Temporal activity update through autoregressive deconvolution with quality control filtering.

(A) Distribution of YrA values (residual after projecting spatial components onto the movie) centered near zero, indicating successful demixing and background subtraction. (B) Heatmaps of temporal activity for all components for a single session before (left) and after (right) the temporal update. Each row is one component. Color intensity represents normalized calcium activity across frames. (C) Representative example traces showing the initialzied trace (left, 5 examples) and trace after the temporal update (right, 5 examples labeled). (D) Distribution of estimated decay time constants across all components, showing median decay of 1.0 frames (mean = 1.6 frames, range 0.4-20.3 frames). (E) Component retention across temporal filtering, comparing counts before (left, median = 114.8 ± 7.6) versus after (right, median = 104.7 ± 6.7) quality control, representing 8.8% rejection rate. Signal-to-noise ratio improved by mean of 55.6 ± 0.8 dB across retained components.

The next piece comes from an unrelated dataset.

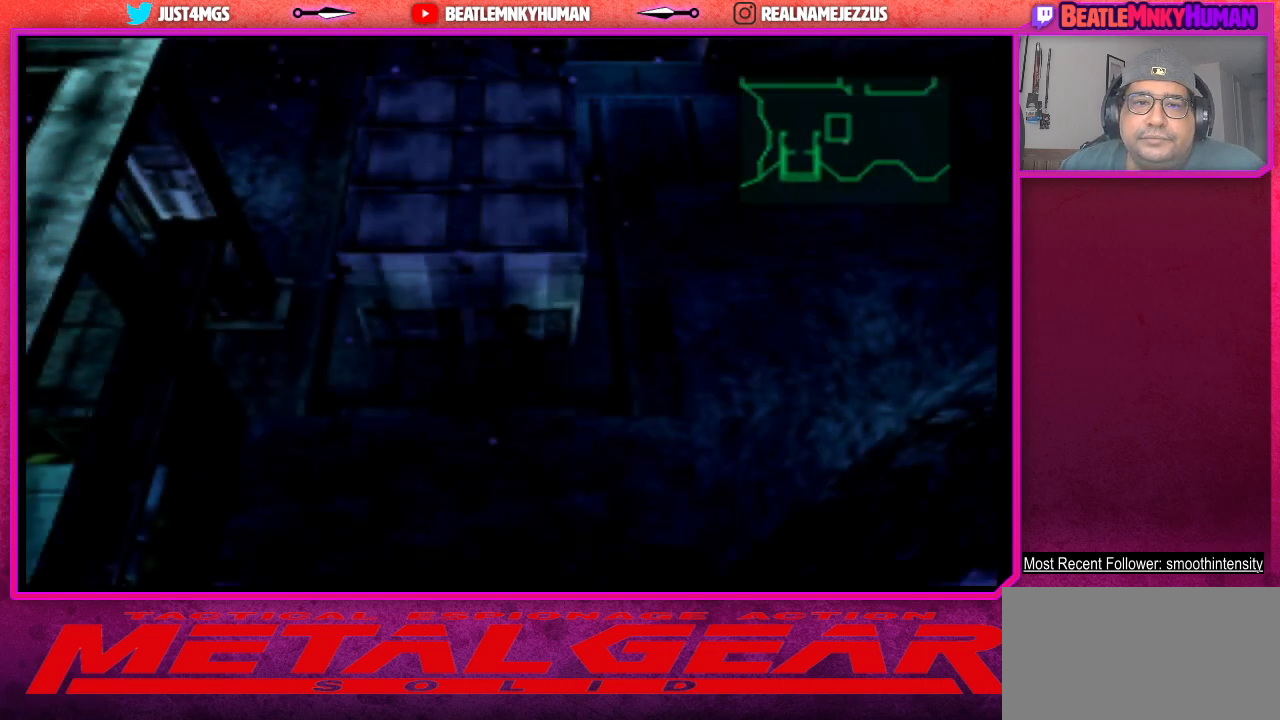
{"buttons": ["SELECT"], "left_stick": "center", "events": [[433, "SELECT", "down"]]}
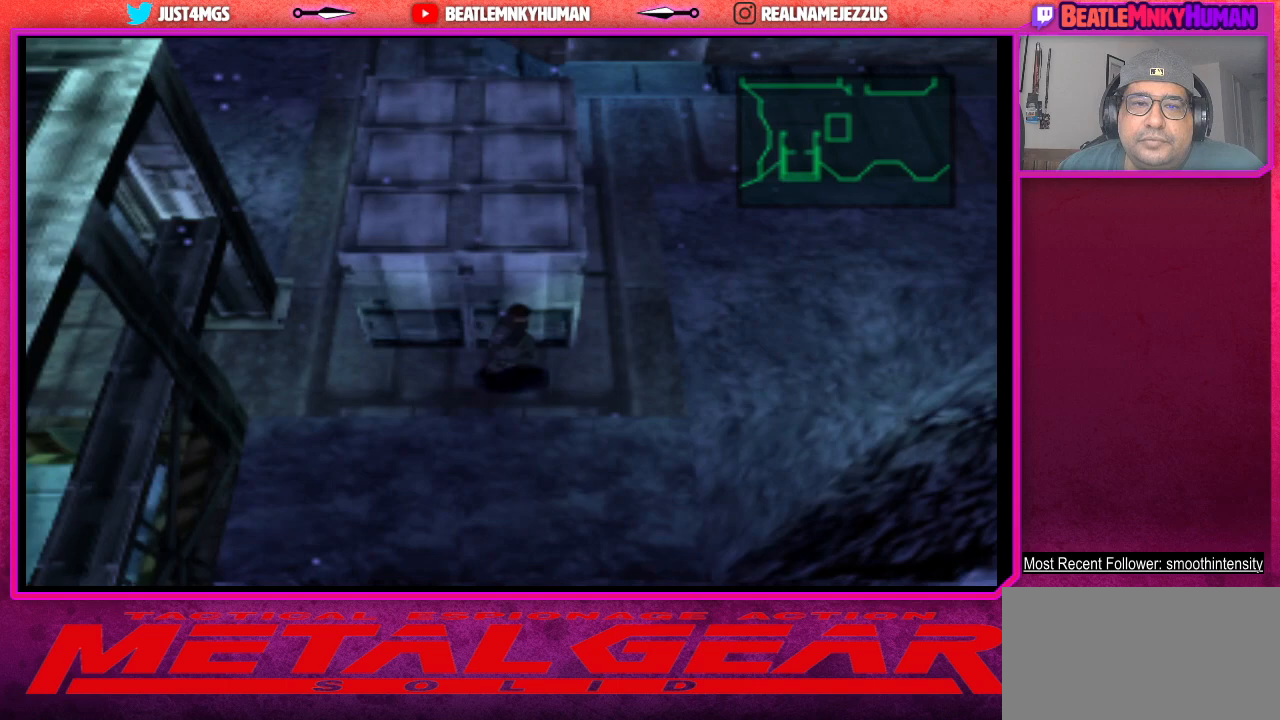
{"buttons": [], "left_stick": "center", "events": [[100, "SELECT", "up"]]}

Spatial footprint refinement through localized nonnegative regression with neighbor-aware updates.

(A) Spatial distribution of components before (left) and after (right) spatial refinement. Each colored region represents refined spatial footprint after dilation-bounded regression and neighbor subtraction. Post-refinement components show improved spatial localization and reduced overlap. (B) Component count reduction across sessions from pre-spatial update (median = 104.7 ± 6.7) to post-spatial update (median = 51.6 ± 4.1), representing 50.8% reduction through merging of spatial duplicates and removal of implausible footprints. (C) Distribution of nearest-neighbor distances between refined component centroids, showing shift toward larger separations with peak around 100-150 pixels and histogram counts up to 400 components.

Final temporal refinement with updated spatial footprints produces high-quality curated neural components.

(A) Distribution of YrA values (residual after projecting refined spatial components onto the movie) centered near zero, indicating successful demixing and background subtraction with improved spatial footprints compared to first temporal pass. (B) Heatmaps of temporal activity for all components for a single session before (left) and after (right) the final temporal update. Each row is one component. Color intensity represents normalized calcium activity across frames. (C) Representative example traces showing post-first-pass temporal update traces (left, 5 examples) and denoised calcium traces after the second temporal refinement (right, 5 examples). (D) Distribution of estimated decay time constants across all final components, showing median decay of 1.0 frames (mean = 1.6 frames, range 0.4-20.3 frames), consistent with first temporal pass. (E) Component retention across final temporal filtering, comparing counts before (left, yellow/gold bar, median = 117.1 ± 7.7) versus after (right, teal bar, median = 52.6 ± 4.2) quality control, representing 55.1% rejection rate.